When murder remains under state tutelage

autoderesistencia

(versão em português aqui)

Yesterday while thinking about the Paraisópolis massacre (nine black teenagers died in funk event after police action here in São Paulo) I posted on my social media a YouTube link for Police Killing, a documentary by Natasha Neri and Lula Carvalho about the judicial court responsible for the murders committed by the Rio de Janeiro military police and mentioned that it was the most relevant Brazilian movie released here in the last two years and a friend asked if I had written something about it and it seems fair to write a few words here because it deserves to be seen more.

Police Killing is not a movie given to a big fuzz: we have the court, the lawsuits, the political circus around them, the cell phones and security cameras images of the acts, the victims’ relatives (almost always black mothers). The film show all of under a direct cinema approach. The filmmakers are sure that those images alone are enough. We know a lot about Rio’s police death toll (1546 deaths in the first 10 months of 2019 only). The court we follow is not the one who trial the cases, but the merits of the complaints. Only 2% go to trial, a much smaller number ends in a guilt verdict.

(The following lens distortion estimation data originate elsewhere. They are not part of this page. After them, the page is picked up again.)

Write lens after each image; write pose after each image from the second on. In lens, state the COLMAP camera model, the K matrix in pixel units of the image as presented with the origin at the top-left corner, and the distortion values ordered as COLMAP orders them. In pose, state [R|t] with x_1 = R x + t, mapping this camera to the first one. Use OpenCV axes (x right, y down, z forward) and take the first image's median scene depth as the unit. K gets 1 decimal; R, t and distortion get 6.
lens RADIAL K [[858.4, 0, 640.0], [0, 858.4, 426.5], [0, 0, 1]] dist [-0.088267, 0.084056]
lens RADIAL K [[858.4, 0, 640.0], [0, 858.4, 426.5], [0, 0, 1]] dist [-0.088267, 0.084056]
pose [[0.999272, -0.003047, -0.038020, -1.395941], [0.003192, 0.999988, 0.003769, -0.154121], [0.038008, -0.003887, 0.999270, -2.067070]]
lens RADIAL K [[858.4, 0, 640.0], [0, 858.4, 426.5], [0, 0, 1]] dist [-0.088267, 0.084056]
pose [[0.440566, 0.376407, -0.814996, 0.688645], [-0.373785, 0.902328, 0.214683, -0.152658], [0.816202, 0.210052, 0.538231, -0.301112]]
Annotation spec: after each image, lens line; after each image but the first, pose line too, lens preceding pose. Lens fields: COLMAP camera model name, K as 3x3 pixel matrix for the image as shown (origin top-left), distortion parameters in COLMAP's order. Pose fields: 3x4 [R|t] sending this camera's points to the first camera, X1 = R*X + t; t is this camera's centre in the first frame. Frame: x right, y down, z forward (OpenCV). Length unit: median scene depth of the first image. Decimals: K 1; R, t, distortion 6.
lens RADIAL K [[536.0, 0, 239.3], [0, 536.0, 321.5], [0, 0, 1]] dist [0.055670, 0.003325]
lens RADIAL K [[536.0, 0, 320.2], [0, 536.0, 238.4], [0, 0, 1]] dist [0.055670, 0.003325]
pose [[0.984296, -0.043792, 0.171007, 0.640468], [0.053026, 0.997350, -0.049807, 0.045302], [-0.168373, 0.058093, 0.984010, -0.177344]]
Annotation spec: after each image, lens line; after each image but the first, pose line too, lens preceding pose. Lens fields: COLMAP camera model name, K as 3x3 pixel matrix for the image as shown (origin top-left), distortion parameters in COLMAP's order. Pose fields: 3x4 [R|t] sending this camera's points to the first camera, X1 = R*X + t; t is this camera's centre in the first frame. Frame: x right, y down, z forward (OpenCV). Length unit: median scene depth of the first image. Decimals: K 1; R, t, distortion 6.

The movie is a triumph of process cinema. Its political success lies in its form and what it says about the processes it follows. The language of justice is a language of violence, the movie reminds us. Reducing lives to legalese terms is a dehumanizing political gesture. The presence of a creep like Flavio Bolsonaro using the court as a political podium is bad in itself, but the simplest gestures of the court, the choice of words to describe victims and violent acts are brutal in themselves as well. People become numbers and court data, the government kills them twice (or rather multiple times as the crime repeats at every moment of the long process). Neri and Carvalho know that the coldness of direct cinema only adds to the horror of what they recorded. There is no need for great rhetorical gestures to explain the terrifying scenario of Police Killing, just the meeting of the judicial process with the cinema process. The images of the mothers speak for themselves, they do not need any extra touches.

What Police Killing achieves over its 104 minutes is to soberly record what state-sponsored murder means. By filming how the judiciary system deals with it, it expands our view of black genocide as a state policy. Like Paraisópolis and the speed with which the governor tried to ensure the innocence of the cops involved remind us, it is a policy that goes beyond the state of Rio de Janeiro.